PASSAGE Start Marker

Is your child depressed, rambunctious, or, God forbid, hyperactive? Don’t despair, the U.S. Food and Drug Administration will approve a drug for just about every childhood problem — now more commonly known as disorders. For kids who are not on Ritalin, there is help for you too. On January 3, 2003, the FDA approved the use of Prozac for children ages 7 to 17. Prozac, it claims, can be effective in treating depression and obsessive-compulsive disorder in children.
Unfortunately, the FDA made this decision based on only two studies. The first, involving 96 children, was conducted by the University of Texas Southwestern Medical Center at Dallas, and was funded by the National Institute of Mental Health. According to the Southwestern Medical Center’s press release, “Prozac is a selective serotonin reputake inhibitor and is thought to work by increasing serotonin in the brain.” Thought to work? To a parent, that can’t sound very reassuring. The second study, involving approximately 200 children, was conducted by Eli Lilly, the drug manufacturer. It is perhaps cynical but nonetheless interesting to note that the sale of Prozac has suffered since the manufacturer, Eli Lilly, lost its patent protection in August 2001. Coincidentally, the FDA has made no determination regarding the use of a generic version of Prozac for pediatric use. The over-prescription of drugs to children in the United States is a growing concern, especially when the long-term effects are unknown. These concerns, however, do not appear to have any influence on the FDA or drug manufacturers.

PASSAGE End Marker
RECORDS SHOWN Start Marker

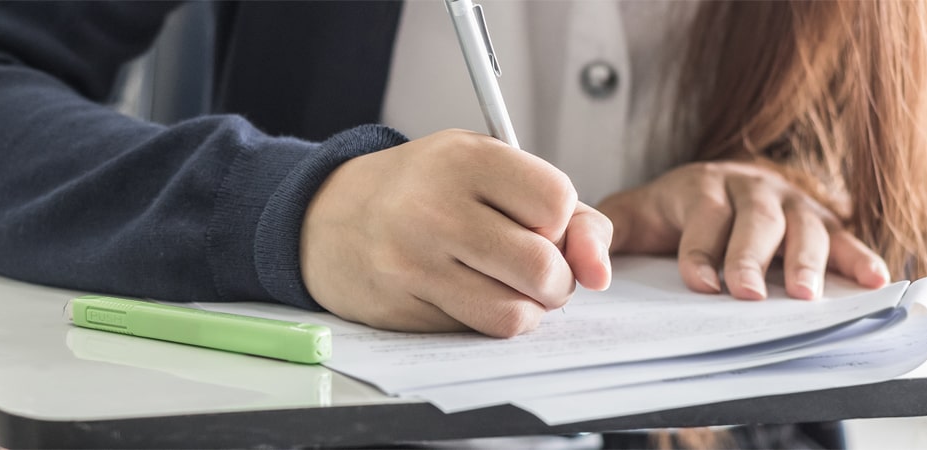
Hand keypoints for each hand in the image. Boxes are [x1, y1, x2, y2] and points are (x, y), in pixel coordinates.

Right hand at [300, 129, 612, 336]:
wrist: (328, 217)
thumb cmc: (419, 189)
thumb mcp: (487, 169)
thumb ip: (563, 210)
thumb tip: (598, 269)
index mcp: (465, 159)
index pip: (557, 203)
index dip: (562, 224)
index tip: (540, 224)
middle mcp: (436, 208)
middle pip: (542, 267)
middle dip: (555, 280)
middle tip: (536, 269)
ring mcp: (414, 261)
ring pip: (514, 313)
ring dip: (527, 309)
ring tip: (507, 286)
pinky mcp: (402, 305)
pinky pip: (476, 331)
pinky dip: (488, 321)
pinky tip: (469, 295)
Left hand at [598, 161, 888, 299]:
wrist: (704, 189)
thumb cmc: (663, 214)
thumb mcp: (628, 218)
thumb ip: (601, 234)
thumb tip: (584, 264)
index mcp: (700, 186)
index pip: (703, 215)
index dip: (701, 250)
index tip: (700, 284)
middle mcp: (749, 188)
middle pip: (755, 221)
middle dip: (750, 259)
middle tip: (746, 295)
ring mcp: (789, 202)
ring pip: (802, 227)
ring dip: (806, 261)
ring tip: (805, 296)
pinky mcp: (820, 220)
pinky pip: (843, 237)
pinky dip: (859, 257)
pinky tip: (873, 280)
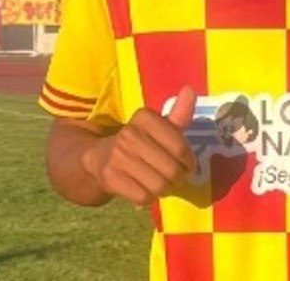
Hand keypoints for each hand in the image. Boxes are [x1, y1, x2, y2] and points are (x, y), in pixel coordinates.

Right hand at [83, 87, 197, 205]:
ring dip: (165, 189)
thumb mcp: (160, 127)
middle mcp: (130, 133)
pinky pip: (143, 197)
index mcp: (144, 117)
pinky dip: (148, 198)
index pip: (180, 147)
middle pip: (172, 170)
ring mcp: (118, 156)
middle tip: (174, 178)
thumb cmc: (140, 143)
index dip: (189, 161)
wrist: (99, 158)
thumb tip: (190, 90)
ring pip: (159, 186)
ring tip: (161, 183)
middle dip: (178, 178)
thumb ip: (179, 114)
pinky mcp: (110, 177)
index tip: (187, 165)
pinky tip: (145, 189)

RECORDS SHOWN End Marker

→ **TASK GOAL**
Name every organization mentioned in the passage about the FDA's approval of Prozac for children.

→ **ANSWER TO THE PROBLEM**
U.S. Food and Drug Administration (FDA)
University of Texas Southwestern Medical Center at Dallas
National Institute of Mental Health
Eli Lilly